Reputation/Loyalty loss – of a customer, a supplier, a business partner?
Financial Performance loss – stock price, credit rating, revenue recognition?
Labor/Productivity loss – employee downtime, contractor commitments?
Other losses – regulatory or legal obligations, travel expenses, equipment rental?
The bottom line here is that the “Cost of an Outage” can be quite complex and monetary loss is not always the biggest concern of the business.
When calculating the cost of an outage, it is important that we break it down by “application” or more importantly, by business function. I have found that “application” can be a very nebulous term that means different things to different folks. Therefore, I like to focus more on business functions like Marketing Campaigns, Customer Relationship Management, Risk Management, Financial Reporting, etc. Generally, we need to identify the things that your business users do or provide regularly that bring value to the company, and then trying to rationalize the “costs” if those things were unavailable. This process is called a “Business Impact Analysis.” To make this process easier, I would recommend coming up with a classification system based on how quickly the business functions need to be back online after an outage -- this is called the Recovery Time Objective (RTO). The following is an example of classifications used by some customers:
While the RTO is critical, there is another important metric that must also be considered as part of the plan. That would be the state of the data once the functionality is returned. This is called the Recovery Point Objective (RPO). Many definitions of RPO indicate that it is “the amount of data loss that is acceptable.” This definition most likely has its roots in the Backup and Restore world where your last backup was the only restore point to recover to. When RTO and RPO are very low, being able to recover from a backup becomes difficult if not impossible, so I like to expand this definition with business users and ask the question, “What is your tolerance for data freshness when an application is returned to service?” Basically, this means that we are not accepting any “Data Loss.” On this point, there is one more clarification that needs to be made to make sure everybody is on the same page; is the RPO target relative to the point of failure, or is it relative to the point of availability after an outage? Let me clarify this with an example:
We have an ETL process that loads data every 15 minutes into a relational database. This data is queried every 10 – 15 minutes to keep a dashboard of KPIs updated. We have a stated RTO of one hour on this process and an RPO of 0. So, if we experience an outage on the relational database platform at 1:00pm, then we must be back up and operational by 2:00pm, but with an RPO of 0 does it mean that the state of the data at 2pm is “as of the time of the failure at 1pm?”, or “current at the time of recovery, 2pm?”

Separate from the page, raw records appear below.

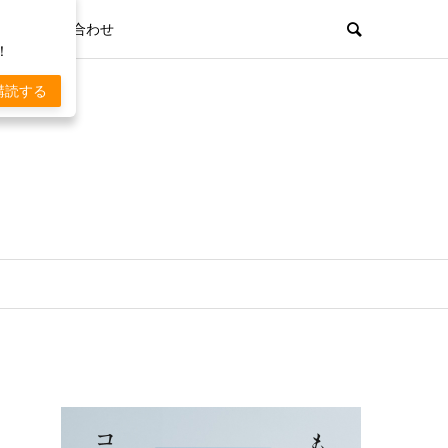
お問い合わせ
！
購読する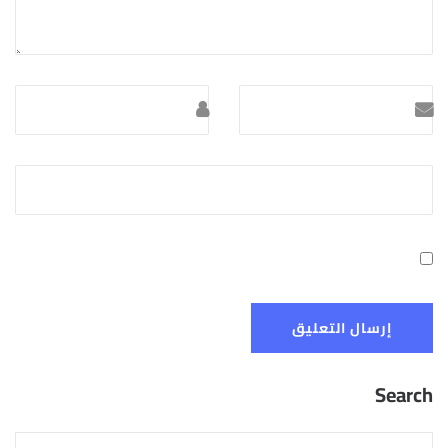
Search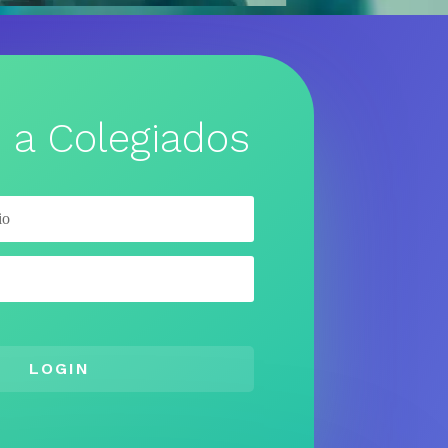
 a Colegiados
LOGIN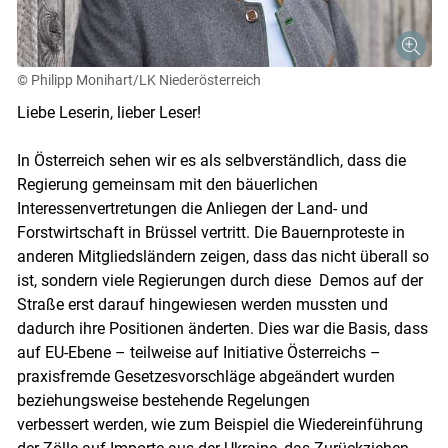
© Philipp Monihart/LK Niederösterreich
Liebe Leserin, lieber Leser!
In Österreich sehen wir es als selbverständlich, dass die
Regierung gemeinsam mit den bäuerlichen
Interessenvertretungen die Anliegen der Land- und
Forstwirtschaft in Brüssel vertritt. Die Bauernproteste in
anderen Mitgliedsländern zeigen, dass das nicht überall so
ist, sondern viele Regierungen durch diese Demos auf der
Straße erst darauf hingewiesen werden mussten und
dadurch ihre Positionen änderten. Dies war die Basis, dass
auf EU-Ebene – teilweise auf Initiative Österreichs –
praxisfremde Gesetzesvorschläge abgeändert wurden
beziehungsweise bestehende Regelungen
Skip to main content
verbessert werden, wie zum Beispiel die Wiedereinführung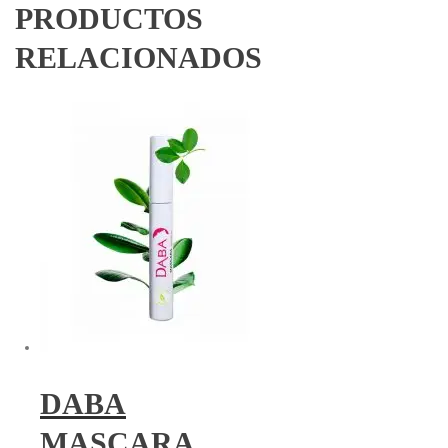
PRODUCTOS
RELACIONADOS
DABA
MASCARA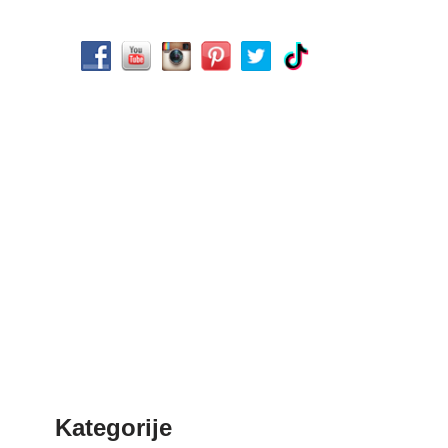
Kategorije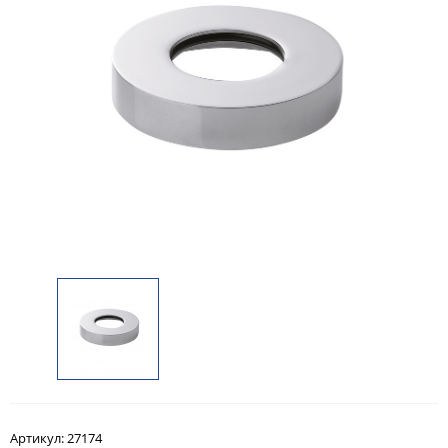
Артикул:
27174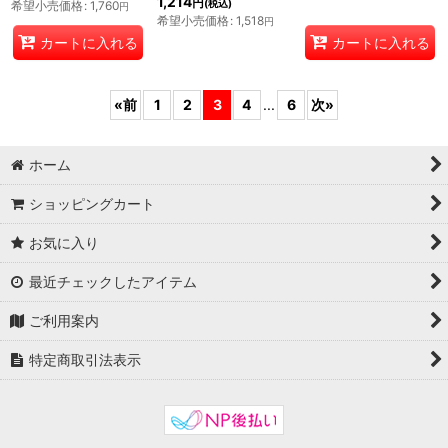
1,214
円
(税込)
希望小売価格
:
1,760
円
希望小売価格
:
1,518
円
カートに入れる
カートに入れる
«
前
1
2
3
4
...
6
次
»
ホーム
ショッピングカート
お気に入り
最近チェックしたアイテム
ご利用案内
特定商取引法表示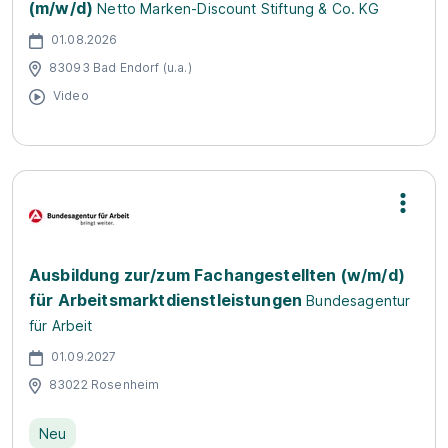
(m/w/d)
Netto Marken-Discount Stiftung & Co. KG
01.08.2026
83093 Bad Endorf (u.a.)
Video
Ausbildung zur/zum Fachangestellten (w/m/d)
für Arbeitsmarktdienstleistungen
Bundesagentur
für Arbeit
01.09.2027
83022 Rosenheim
Neu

Some folks will assume it is as of the time of the failure, but most business folks will assume it is as of the time the system is back online. So, I strongly suggest that however you decide to interpret Recovery Point Objective, that everybody is crystal clear on exactly what will be provided when a failed system is recovered.

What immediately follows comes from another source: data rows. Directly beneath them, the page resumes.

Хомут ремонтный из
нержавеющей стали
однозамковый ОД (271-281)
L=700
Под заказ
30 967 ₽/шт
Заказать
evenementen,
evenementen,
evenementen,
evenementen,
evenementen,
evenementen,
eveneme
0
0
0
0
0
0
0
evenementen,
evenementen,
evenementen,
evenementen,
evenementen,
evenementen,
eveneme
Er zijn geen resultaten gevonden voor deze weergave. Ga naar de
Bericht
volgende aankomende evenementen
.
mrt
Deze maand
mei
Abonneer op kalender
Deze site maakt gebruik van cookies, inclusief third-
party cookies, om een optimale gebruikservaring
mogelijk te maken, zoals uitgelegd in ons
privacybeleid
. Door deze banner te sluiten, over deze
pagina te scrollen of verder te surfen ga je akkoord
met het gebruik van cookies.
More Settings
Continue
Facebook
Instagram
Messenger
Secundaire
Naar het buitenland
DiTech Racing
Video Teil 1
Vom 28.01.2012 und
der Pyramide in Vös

In summary, the key to a successful Business Continuity Plan and the associated Disaster Recovery Plans is to really understand the value that it is bringing to the business and weighing that against the cost to implement and maintain the appropriate level of protection. As depicted in the diagram below, if you deliver a high cost solution that reduces or eliminates any downtime, but the benefit to the business is low, then that is a poor investment. Conversely, if you implement a low-cost solution that provides limited protection for a critical process and many hours of downtime results in significant loss to the business, then the cost savings is completely overshadowed by the loss should an outage occur.
Finding the “Target Zone” for each of your applications is critical to maximizing your investment while also allowing you to sleep easy at night knowing that should the unthinkable happen, you have a plan and you are protected!